Pringles will soon feel the force not only of a promotion tying in the Procter & Gamble- (P&G-) owned snack brand with the latest Star Wars film, but also a wave of new advertising and product launches.
The burst of activity includes extending the brand into unknown territory with the launch of Pringles Popcorn (MW last week). There are also rumours that the company is looking at launching “mini” Pringles. Yet the degree to which P&G is committed to the brand is being questioned and some commentators believe the household goods company is simply fattening Pringles up for a sale.
P&G remains tight-lipped about future plans, yet it has been prepared to invest in the brand. Last year it spent &£8.7m on advertising alone (Nielsen Media Research) and launched Pringles Dippers (MW January 22, 2004). It also extended Pringles’ Taste the World range with Mediterranean flavours last month, supporting the initiative with a &£1m ad campaign. And coming up there is the Win the Jedi Challenge tie-up with the last instalment of George Lucas’s Star Wars saga.
The brand continues to benefit from a strong distribution network, point-of-purchase innovation and stand out with its pioneering tube packaging and “double saddle” product design. But there is no denying that Pringles does not sit comfortably within P&G’s portfolio. Some industry insiders regard Pringles as a “tired brand” and one former Walkers sales executive says that it is no longer the thorn it once was in the snack giant’s side.
When P&G entered its ill-fated joint distribution venture with Coca-Cola’s juice drinks portfolio in February 2001, many thought it was the first step towards spinning off Pringles and Sunny D. But the venture folded eight months later.
However, there is nothing to stop P&G from offloading Pringles. Sunny Delight was sold off to JW Childs Associated last year and many observers wonder whether Pringles will be next.
But P&G maintains the brand is not for sale and a spokeswoman says: “Pringles is P&G’s most global brand, operating in a category one-and-a-half times the size of the laundry category. In fact, we sell more consumer units of Pringles than any other brand. As one of P&G’s billion-dollar brands, the company sees the business delivering value for shareholders for years to come.” She declines to provide value sales figures, but adds that the brand sits within the global household care business unit alongside coffee.
Paul Cousins, director of branding consultancy Catalyst, says: “If P&G were gearing up for a sale, I should imagine there would be many people willing to buy it.”
Datamonitor’s most recent figures show Pringles has a brand share of 12.5 per cent of the UK processed snacks market, which excludes potato chips such as Walkers Crisps. (Datamonitor does not class Pringles as a “potato chip” as they are made using a different process.) Datamonitor values the UK processed snacks market at &£1.319bn in 2004, and Mintel figures show the crisps and snacks market was worth about &£2.2bn in 2004.
Industry insiders question how many units of Pringles are sold at full price.
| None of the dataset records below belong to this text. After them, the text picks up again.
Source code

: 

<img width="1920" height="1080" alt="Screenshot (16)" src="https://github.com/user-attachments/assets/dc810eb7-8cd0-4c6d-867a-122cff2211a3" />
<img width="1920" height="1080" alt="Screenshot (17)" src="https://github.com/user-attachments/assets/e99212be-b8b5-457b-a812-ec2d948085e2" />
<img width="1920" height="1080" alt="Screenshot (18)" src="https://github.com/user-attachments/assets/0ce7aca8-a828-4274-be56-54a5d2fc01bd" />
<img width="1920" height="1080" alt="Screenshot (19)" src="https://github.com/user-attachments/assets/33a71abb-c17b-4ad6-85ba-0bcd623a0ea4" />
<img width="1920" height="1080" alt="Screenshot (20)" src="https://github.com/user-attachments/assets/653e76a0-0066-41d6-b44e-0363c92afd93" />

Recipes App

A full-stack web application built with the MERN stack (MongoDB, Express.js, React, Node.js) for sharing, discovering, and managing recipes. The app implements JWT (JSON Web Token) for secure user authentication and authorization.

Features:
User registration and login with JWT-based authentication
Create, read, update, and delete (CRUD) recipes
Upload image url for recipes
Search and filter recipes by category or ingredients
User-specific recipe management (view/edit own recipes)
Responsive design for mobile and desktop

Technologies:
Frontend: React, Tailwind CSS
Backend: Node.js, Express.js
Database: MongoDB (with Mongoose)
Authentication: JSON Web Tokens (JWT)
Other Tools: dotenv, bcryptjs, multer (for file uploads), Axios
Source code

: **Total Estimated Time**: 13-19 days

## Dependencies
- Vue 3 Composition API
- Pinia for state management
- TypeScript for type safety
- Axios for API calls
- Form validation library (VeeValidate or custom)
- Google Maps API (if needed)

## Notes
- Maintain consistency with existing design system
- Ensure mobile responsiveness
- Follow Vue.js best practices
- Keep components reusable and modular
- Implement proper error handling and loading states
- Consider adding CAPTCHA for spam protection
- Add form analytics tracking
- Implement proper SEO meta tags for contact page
The range of Pringles flavours is also beginning to raise eyebrows among UK buyers. One says: “I think it needs to do some range rationalisation – it’s too big a range at the moment.”
However, Cousins says the popcorn extension is a wise move and adds: “I don’t think extending the brand further is a problem.”
Pringles is not only under pressure from competitors keen to tap into “sharing occasions” with new brands and products, but also from health lobbyists concerned about the levels of fat and salt in snack foods.
P&G’s spokeswoman says: “We are looking at how best to provide additional help, such as the use of guideline daily amounts and healthy lifestyle tips. Pringles is already one of the crisps with the lowest salt levels – but crisps as a whole make up less than three per cent of the salt people eat.”
Pringles’ marketing has also had to change tack in line with consumer trends. Its advertising strapline has changed from “Once you pop you just can’t stop” to “Once you pop the fun don’t stop”.
Even Pringles’ unique packaging has come under attack. Walkers has used a similar approach for Stax, which was trialled with Tesco Express and Blockbuster last year.
Cousins says that Pringles’ great strength is in reaching both the adult and children’s markets. He points out that Pringles’ lunchbox plastic carrier was a good innovation that allowed parents to control consumption.
However, other companies are innovating in a way that may have an impact on the brand. Walkers introduced Potato Heads to win over parents in February this year. It’s a product with no artificial flavours or preservatives and reduced fat levels compared to standard Walkers crisps.
P&G shows no signs of letting Pringles sink into decline, but if the brand is to keep afloat it needs to address health concerns and maintain its reputation for innovative packaging.